ARRIVE-ing at a solution
So, what is the solution? The NC3Rs recently published new guidelines aimed at providing a steer to improve the reporting of animal experiments (Kilkenny et al., 2010). The guidelines, called ARRIVE (Animal Research: Reporting of In Vivo Experiments), were developed and ‘road tested’ in collaboration with scientists, statisticians, journal editors and research funders, and consist of a checklist of 20 items that represent the key information that is necessary to describe a study in a comprehensive and transparent manner. The ARRIVE guidelines cover the main aspects of a scientific publication and make recommendations on the reporting of the study design, experimental procedures, animal characteristics, housing and husbandry, and statistical analysis. From an author’s perspective, applying these guidelines carefully is an opportunity to make the most out of one’s own work, ensuring that it provides real value to the scientific landscape and is used by others.

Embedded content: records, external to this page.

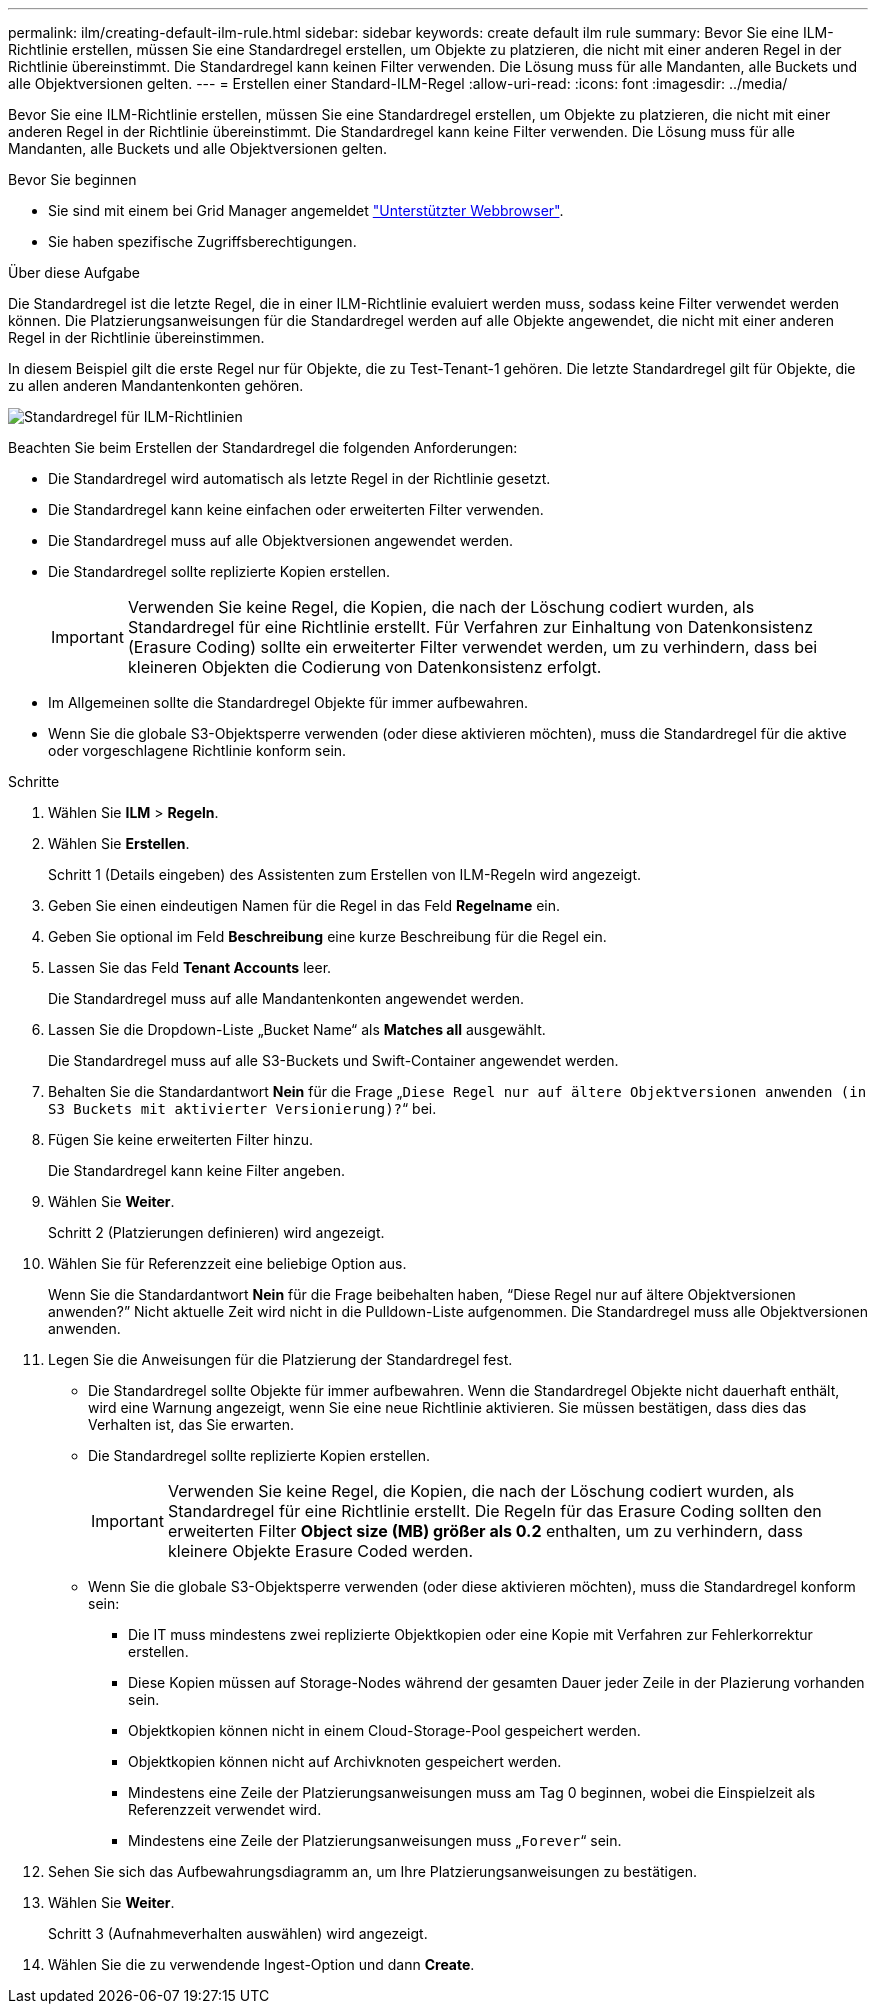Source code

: ---
permalink: ilm/creating-default-ilm-rule.html 
sidebar: sidebar 
keywords: create default ilm rule 
summary: Bevor Sie eine ILM-Richtlinie erstellen, müssen Sie eine Standardregel erstellen, um Objekte zu platzieren, die nicht mit einer anderen Regel in der Richtlinie übereinstimmt. Die Standardregel kann keinen Filter verwenden. Die Lösung muss für alle Mandanten, alle Buckets und alle Objektversionen gelten. 
---
= Erstellen einer Standard-ILM-Regel
:allow-uri-read: 
:icons: font
:imagesdir: ../media/


[role="lead"]
Bevor Sie eine ILM-Richtlinie erstellen, müssen Sie eine Standardregel erstellen, um Objekte zu platzieren, die nicht mit einer anderen Regel in der Richtlinie übereinstimmt. Die Standardregel kann keine Filter verwenden. Die Lösung muss für alle Mandanten, alle Buckets und alle Objektversionen gelten.

.Bevor Sie beginnen
* Sie sind mit einem bei Grid Manager angemeldet link:../admin/web-browser-requirements.html["Unterstützter Webbrowser"].
* Sie haben spezifische Zugriffsberechtigungen.


.Über diese Aufgabe
Die Standardregel ist die letzte Regel, die in einer ILM-Richtlinie evaluiert werden muss, sodass keine Filter verwendet werden können. Die Platzierungsanweisungen für die Standardregel werden auf alle Objekte angewendet, die nicht mit einer anderen Regel in der Richtlinie übereinstimmen.

In diesem Beispiel gilt die erste Regel nur für Objekte, die zu Test-Tenant-1 gehören. Die letzte Standardregel gilt für Objekte, die zu allen anderen Mandantenkonten gehören.

image::../media/ilm_policies_page_default_rule.png[Standardregel für ILM-Richtlinien]

Beachten Sie beim Erstellen der Standardregel die folgenden Anforderungen:

* Die Standardregel wird automatisch als letzte Regel in der Richtlinie gesetzt.
* Die Standardregel kann keine einfachen oder erweiterten Filter verwenden.
* Die Standardregel muss auf alle Objektversionen angewendet werden.
* Die Standardregel sollte replizierte Kopien erstellen.
+

IMPORTANT: Verwenden Sie keine Regel, die Kopien, die nach der Löschung codiert wurden, als Standardregel für eine Richtlinie erstellt. Für Verfahren zur Einhaltung von Datenkonsistenz (Erasure Coding) sollte ein erweiterter Filter verwendet werden, um zu verhindern, dass bei kleineren Objekten die Codierung von Datenkonsistenz erfolgt.

* Im Allgemeinen sollte die Standardregel Objekte für immer aufbewahren.
* Wenn Sie die globale S3-Objektsperre verwenden (oder diese aktivieren möchten), muss die Standardregel für die aktive oder vorgeschlagene Richtlinie konform sein.


.Schritte
. Wählen Sie *ILM* > *Regeln*.
. Wählen Sie *Erstellen*.
+
Schritt 1 (Details eingeben) des Assistenten zum Erstellen von ILM-Regeln wird angezeigt.

. Geben Sie einen eindeutigen Namen für die Regel in das Feld *Regelname* ein.
. Geben Sie optional im Feld *Beschreibung* eine kurze Beschreibung für die Regel ein.
. Lassen Sie das Feld *Tenant Accounts* leer.
+
Die Standardregel muss auf alle Mandantenkonten angewendet werden.

. Lassen Sie die Dropdown-Liste „Bucket Name“ als *Matches all* ausgewählt.
+
Die Standardregel muss auf alle S3-Buckets und Swift-Container angewendet werden.

. Behalten Sie die Standardantwort *Nein* für die Frage „`Diese Regel nur auf ältere Objektversionen anwenden (in S3 Buckets mit aktivierter Versionierung)?`“ bei.
. Fügen Sie keine erweiterten Filter hinzu.
+
Die Standardregel kann keine Filter angeben.

. Wählen Sie *Weiter*.
+
Schritt 2 (Platzierungen definieren) wird angezeigt.

. Wählen Sie für Referenzzeit eine beliebige Option aus.
+
Wenn Sie die Standardantwort *Nein* für die Frage beibehalten haben, "`Diese Regel nur auf ältere Objektversionen anwenden?`" Nicht aktuelle Zeit wird nicht in die Pulldown-Liste aufgenommen. Die Standardregel muss alle Objektversionen anwenden.

. Legen Sie die Anweisungen für die Platzierung der Standardregel fest.
+
** Die Standardregel sollte Objekte für immer aufbewahren. Wenn die Standardregel Objekte nicht dauerhaft enthält, wird eine Warnung angezeigt, wenn Sie eine neue Richtlinie aktivieren. Sie müssen bestätigen, dass dies das Verhalten ist, das Sie erwarten.
** Die Standardregel sollte replizierte Kopien erstellen.
+

IMPORTANT: Verwenden Sie keine Regel, die Kopien, die nach der Löschung codiert wurden, als Standardregel für eine Richtlinie erstellt. Die Regeln für das Erasure Coding sollten den erweiterten Filter *Object size (MB) größer als 0.2* enthalten, um zu verhindern, dass kleinere Objekte Erasure Coded werden.

** Wenn Sie die globale S3-Objektsperre verwenden (oder diese aktivieren möchten), muss die Standardregel konform sein:
+
*** Die IT muss mindestens zwei replizierte Objektkopien oder eine Kopie mit Verfahren zur Fehlerkorrektur erstellen.
*** Diese Kopien müssen auf Storage-Nodes während der gesamten Dauer jeder Zeile in der Plazierung vorhanden sein.
*** Objektkopien können nicht in einem Cloud-Storage-Pool gespeichert werden.
*** Objektkopien können nicht auf Archivknoten gespeichert werden.
*** Mindestens eine Zeile der Platzierungsanweisungen muss am Tag 0 beginnen, wobei die Einspielzeit als Referenzzeit verwendet wird.
*** Mindestens eine Zeile der Platzierungsanweisungen muss „`Forever`“ sein.




. Sehen Sie sich das Aufbewahrungsdiagramm an, um Ihre Platzierungsanweisungen zu bestätigen.
. Wählen Sie *Weiter*.
+
Schritt 3 (Aufnahmeverhalten auswählen) wird angezeigt.

. Wählen Sie die zu verwendende Ingest-Option und dann *Create*.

The intention of ARRIVE is to maximise the output of research that uses animals. Achieving this will benefit the whole scientific community. The success of such an approach has already been demonstrated for clinical research, where guidelines were developed to address concerns regarding the poor reporting of randomised control trials (RCTs) (Moher et al., 1994). The so-called CONSORT statement (Begg et al., 1996; Schulz et al., 2010) was drafted by an expert working group composed of editors, clinical epidemiologists and statisticians, and was subsequently endorsed by many journals. These guidelines have contributed significantly to improving RCT reports (Plint et al., 2006).
Evolution and impact of ARRIVE
The ARRIVE guidelines were simultaneously published in eight bioscience journals in 2010 and, since then, almost 40 journals have adopted them (the full list can be found on the NC3Rs website at http://www.nc3rs.org.uk/ARRIVE), e.g. by including a link to the guidelines in their instructions to authors. A study looking at the impact of CONSORT two years following its publication found that, even though all journals that were analysed had improved reporting of RCTs over time, reporting quality was significantly higher in journals that had endorsed the reporting guidelines (Moher et al., 2001). This is our objective with the ARRIVE guidelines: we will assess whether and how they change the reporting of animal research in the next few years. There are, of course, hundreds of bioscience journals worldwide, and there is a long way to go in terms of our ambition of universal support and uptake.
The ARRIVE guidelines were developed as a consensus and should evolve as a consensus. As such, experience and feedback are essential in determining whether they should be improved and, if so, how. The impact and evolution of the ARRIVE guidelines rests on the collective efforts of authors, peer reviewers, journal editors, publishers and funding bodies to disseminate, endorse and apply them. To do otherwise should be unsustainable at a time when there is increased pressure on resources and a greater expectation that research will be exploited.